Università Vita-Salute San Raffaele and San Raffaele Scientific Institute, Milano, Italy.
PLoS One. 2012;7(6):e39484. doi: 10.1371/journal.pone.0039484. Epub 2012 Jun 25.
Neutrophils are involved in thrombus formation. We investigated whether specific features of neutrophil activation characterize patients with acute coronary syndromes (ACS) compared to stable angina and to systemic inflammatory diseases.
The myeloperoxidase (MPO) content of circulating neutrophils was determined by flow cytometry in 330 subjects: 69 consecutive patients with acute coronary syndromes (ACS), 69 with chronic stable angina (CSA), 50 with inflammation due to either non-infectious (acute bone fracture), infectious (sepsis) or autoimmune diseases (small and large vessel systemic vasculitis, rheumatoid arthritis). Four patients have also been studied before and after sterile acute injury of the myocardium (septal alcoholization). One hundred thirty-eight healthy donors were studied in parallel. Neutrophils with normal MPO content were 96% in controls, >92% in patients undergoing septal alcoholization, 91% in CSA patients, but only 35 and 30% in unstable angina and AMI (STEMI and NSTEMI) patients, compared to 80%, 75% and 2% of patients with giant cell arteritis, acute bone fracture and severe sepsis. In addition, in 32/33 STEMI and 9/21 NSTEMI patients respectively, 20% and 12% of neutrophils had complete MPO depletion during the first 4 hours after the onset of symptoms, a feature not observed in any other group of patients. MPO depletion was associated with platelet activation, indicated by P-selectin expression, activation and transactivation of leukocyte β2-integrins and formation of platelet neutrophil and -monocyte aggregates. The injection of activated platelets in mice produced transient, P-selectin dependent, complete MPO depletion in about 50% of neutrophils.

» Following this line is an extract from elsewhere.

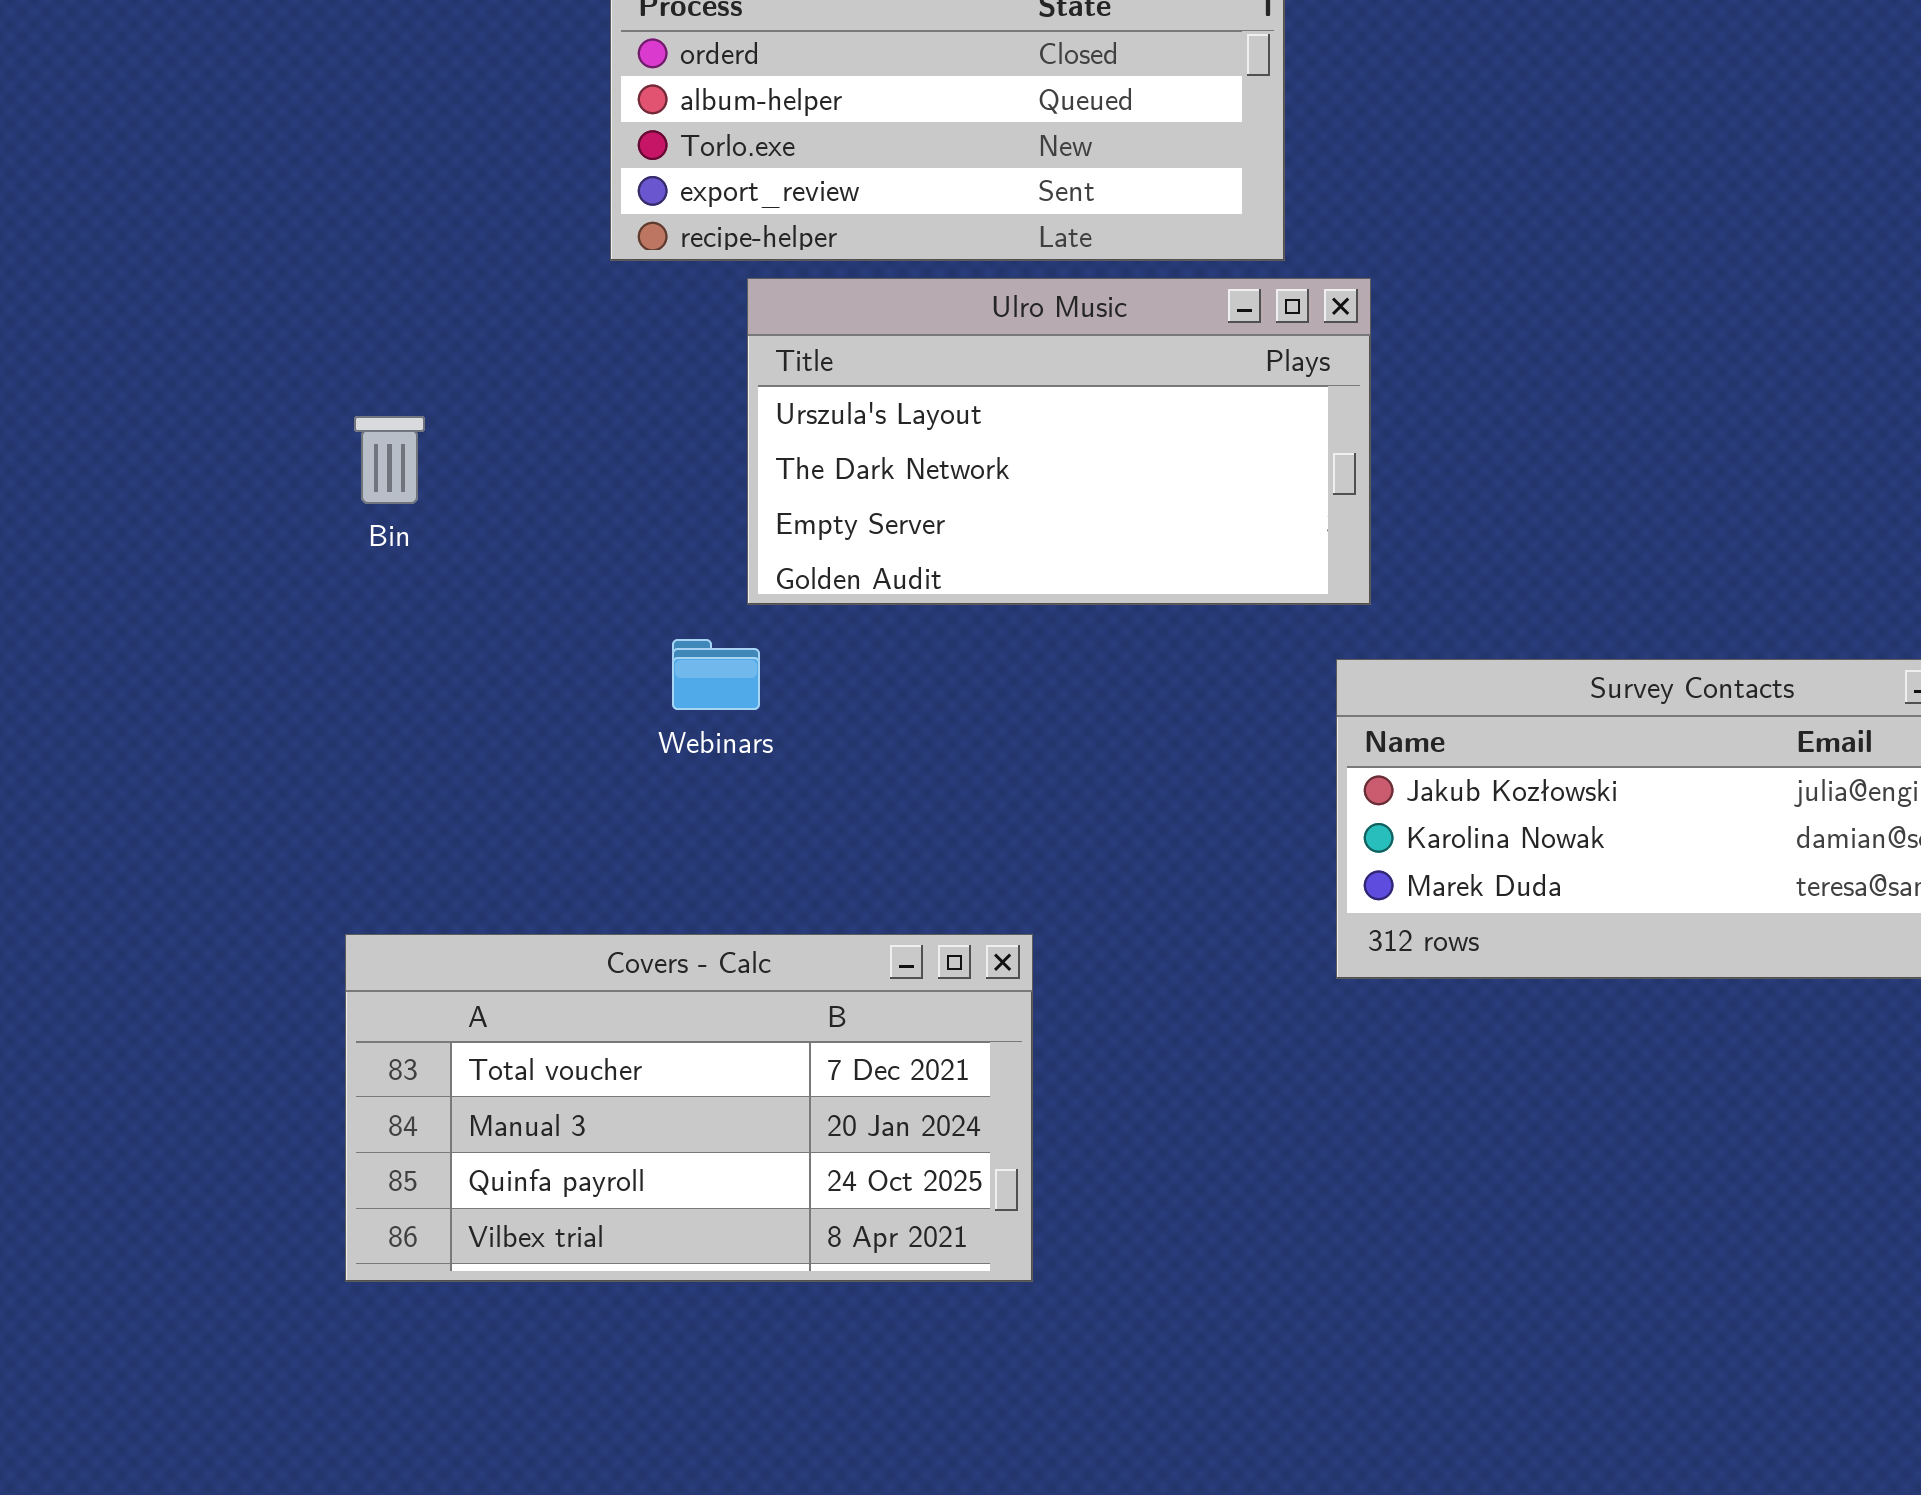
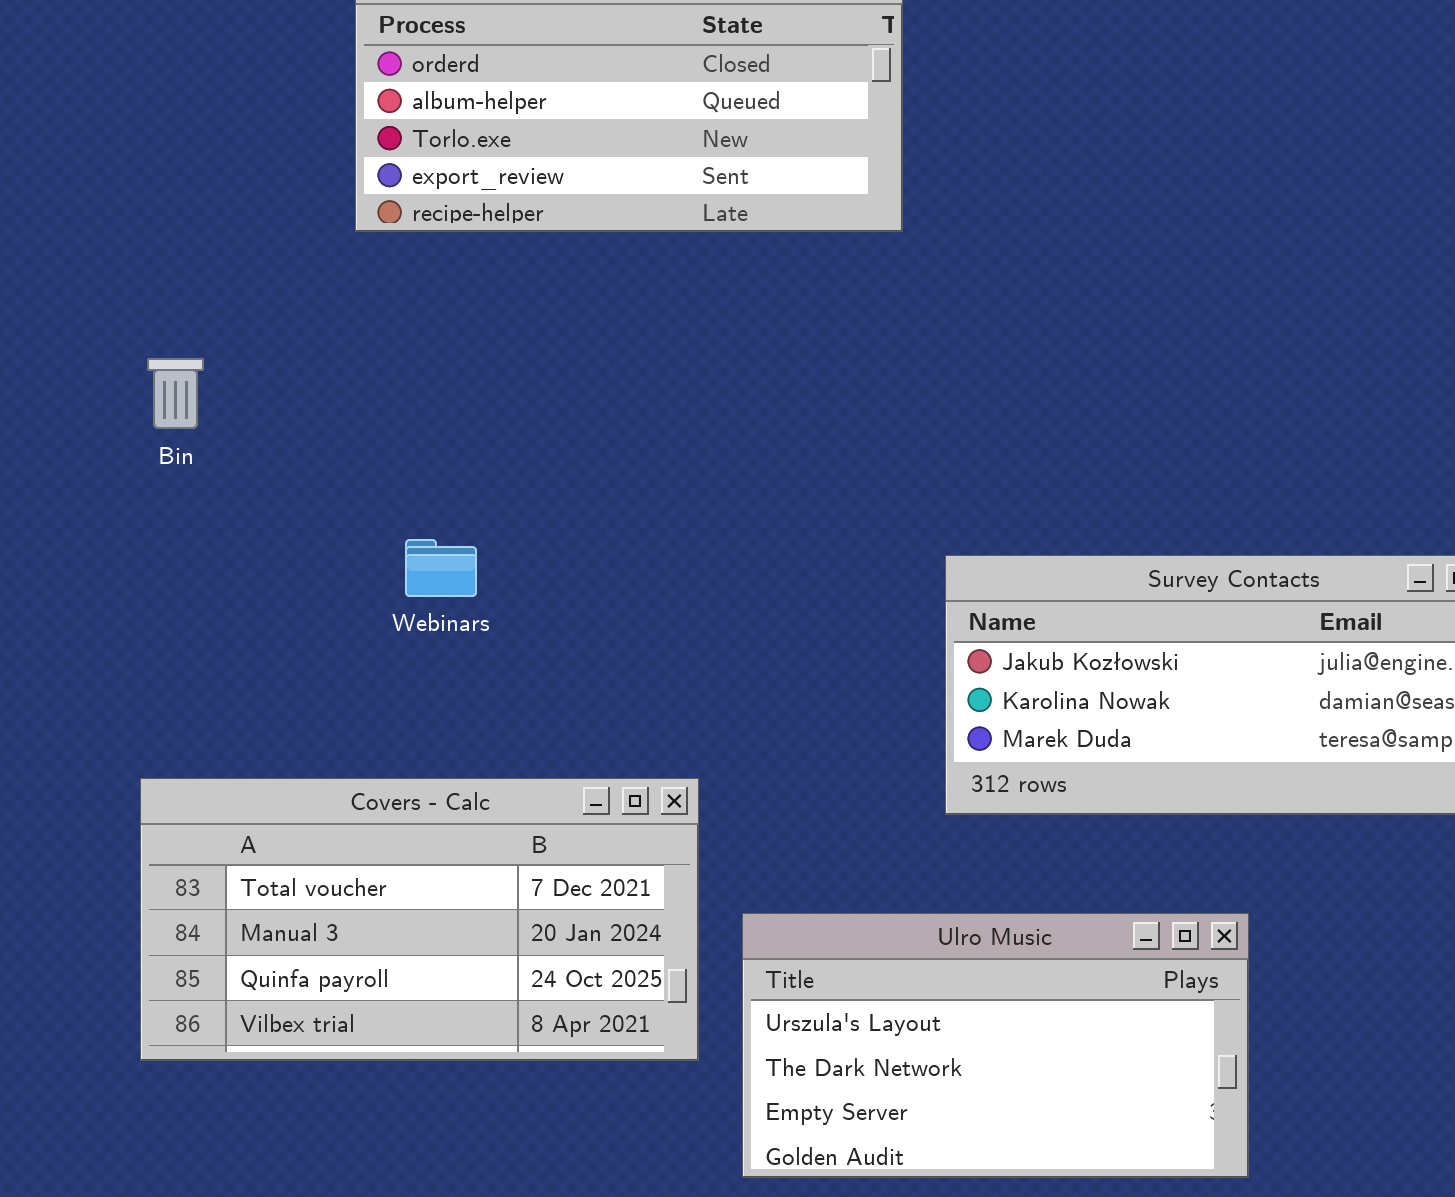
Ulro Music: [747,278,1371,605] -> [742,913,1249,1178], moved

ACS are characterized by intense neutrophil activation, like other systemic inflammatory syndromes. In the very early phase of acute myocardial infarction only a subpopulation of neutrophils is massively activated, possibly via platelet-P selectin interactions. This paroxysmal activation could contribute to occlusive thrombosis.

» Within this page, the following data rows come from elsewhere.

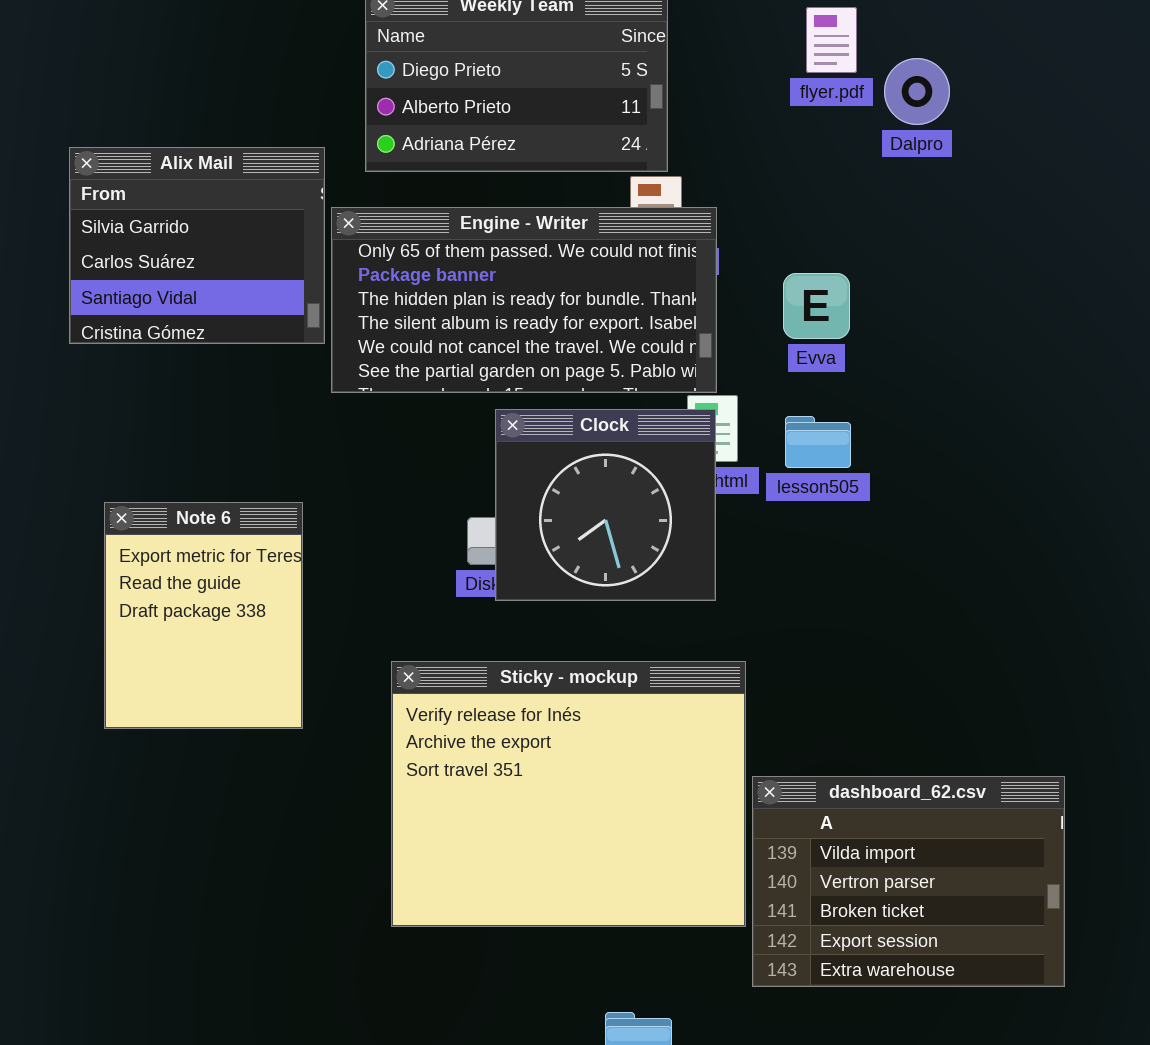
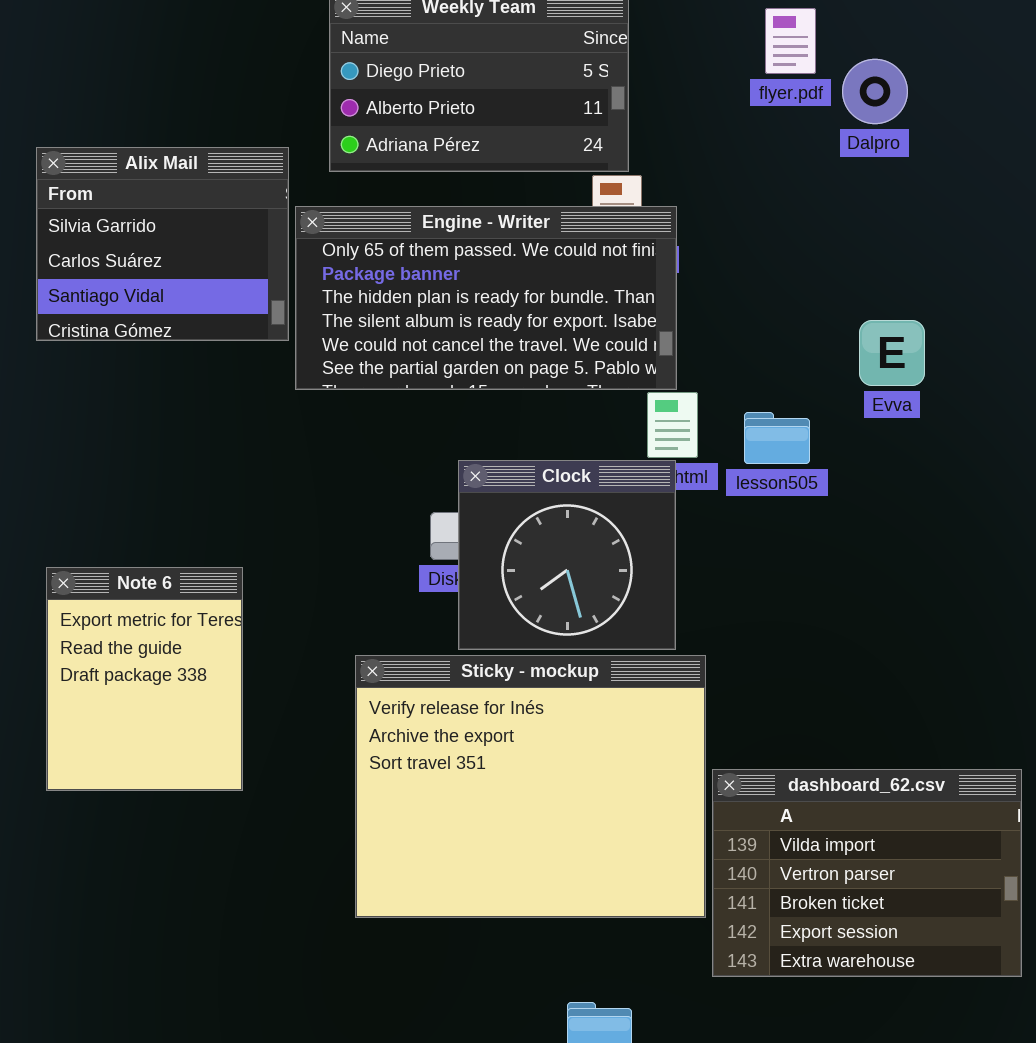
Evva: [783,273,850,339] -> [859,320,925,386], moved
Clock: [495,409,716,601] -> [458,460,676,650], moved
Note 6: [104,502,303,729] -> [46,567,243,791], moved

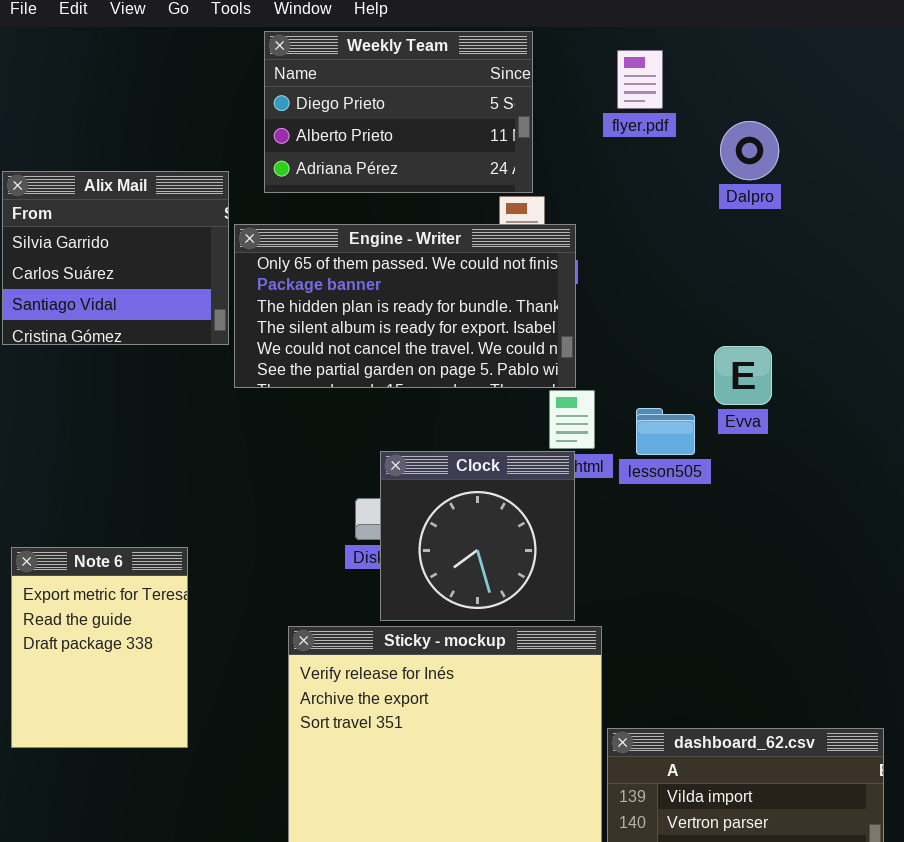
flyer.pdf: [765,8,816,74] -> [617,50,663,109], moved
Dalpro: [842,59,908,124] -> [720,121,779,180], moved
Evva: [859,320,925,386] -> [714,346,772,405], moved

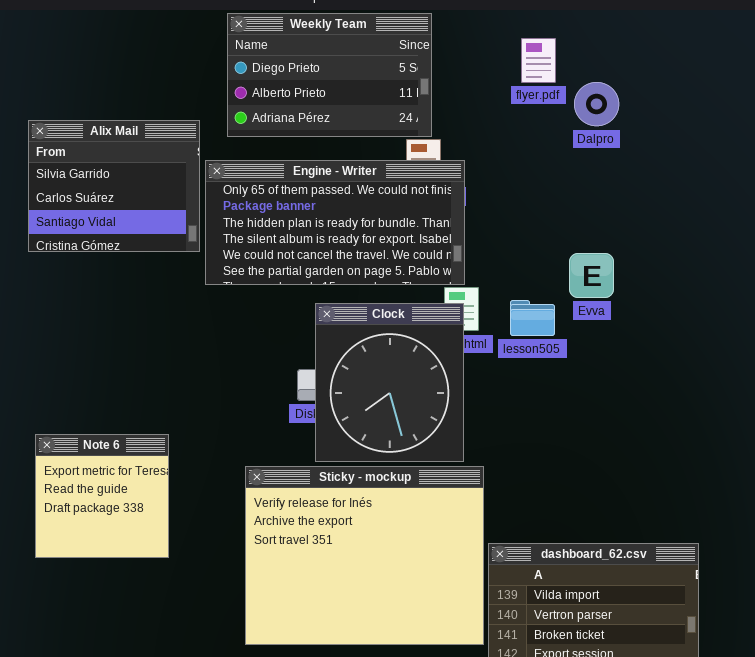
flyer.pdf: [617,50,663,109] -> [521,38,556,83], moved
Clock: [380,451,575,621] -> [315,303,464,462], resized
Note 6: [11,547,188,748] -> [35,434,169,558], resized

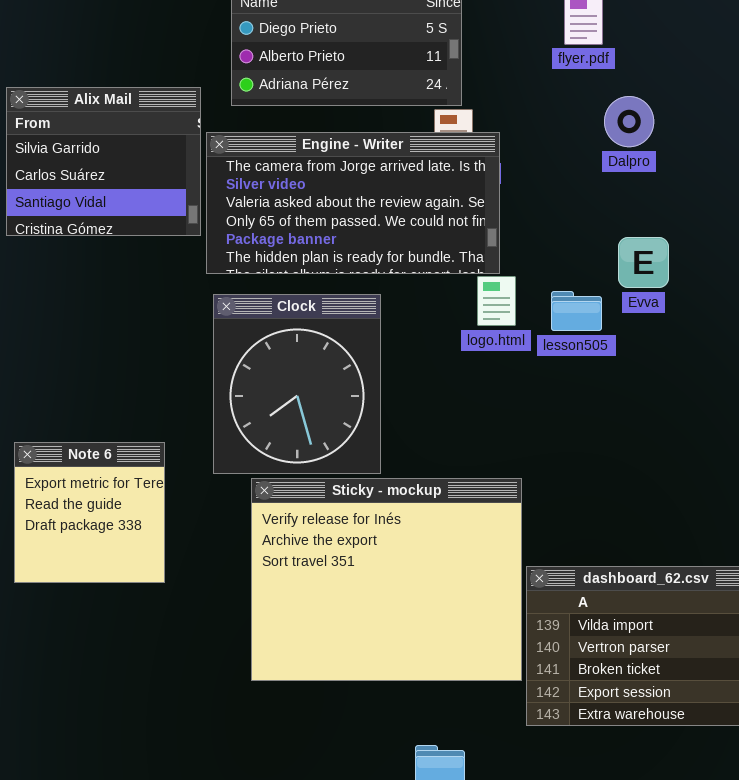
Dalpro: [574,82,619,126] -> [604,96,654,147], moved
Engine - Writer: [205,160,465,285] -> [206,132,500,274], scrolled up 3 rows
Clock: [315,303,464,462] -> [213,294,381,474], moved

中性粒细胞参与血栓形成。我们研究了与稳定型心绞痛和全身性炎症性疾病相比,中性粒细胞激活的特定特征是否能表征急性冠脉综合征(ACS)患者。
通过流式细胞术测定了 330 例患者(69 例连续的急性冠脉综合征(ACS)患者,69 例慢性稳定型心绞痛(CSA)患者,50 例非感染性(急性骨折)、感染性(败血症)或自身免疫性疾病(小和大血管全身性血管炎、类风湿关节炎)引起炎症的患者)循环中性粒细胞的髓过氧化物酶(MPO)含量。还研究了 4 例无菌性急性心肌损伤(间隔酒精化)前后的患者。同时研究了 138 例健康供体。对照组中 MPO 含量正常的中性粒细胞占 96%,间隔酒精化的患者占 92%,CSA 患者占 91%,但不稳定型心绞痛和 AMI(STEMI 和 NSTEMI)患者仅占 35%和 30%,而巨细胞动脉炎、急性骨折和严重败血症患者分别占 80%、75%和 2%。此外,在 32/33 例 STEMI 和 9/21 例 NSTEMI 患者中,分别有 20%和 12%的中性粒细胞在症状发作后的头 4 小时内出现完全 MPO 耗竭,这一特征在其他患者群体中均未观察到。MPO 耗竭与血小板激活有关,表现为 P-选择素表达、白细胞β2-整合素激活和转激活以及血小板-中性粒细胞和 -单核细胞聚集体形成。在小鼠中注射激活的血小板可导致约 50%的中性粒细胞发生短暂的、依赖于 P-选择素的、完全的 MPO 耗竭。
ACS 的特征是中性粒细胞强烈激活,与其他全身性炎症性综合征相似。在急性心肌梗死的极早期,只有一小部分中性粒细胞被大量激活,可能通过血小板-P 选择素相互作用。这种阵发性激活可能有助于闭塞性血栓形成。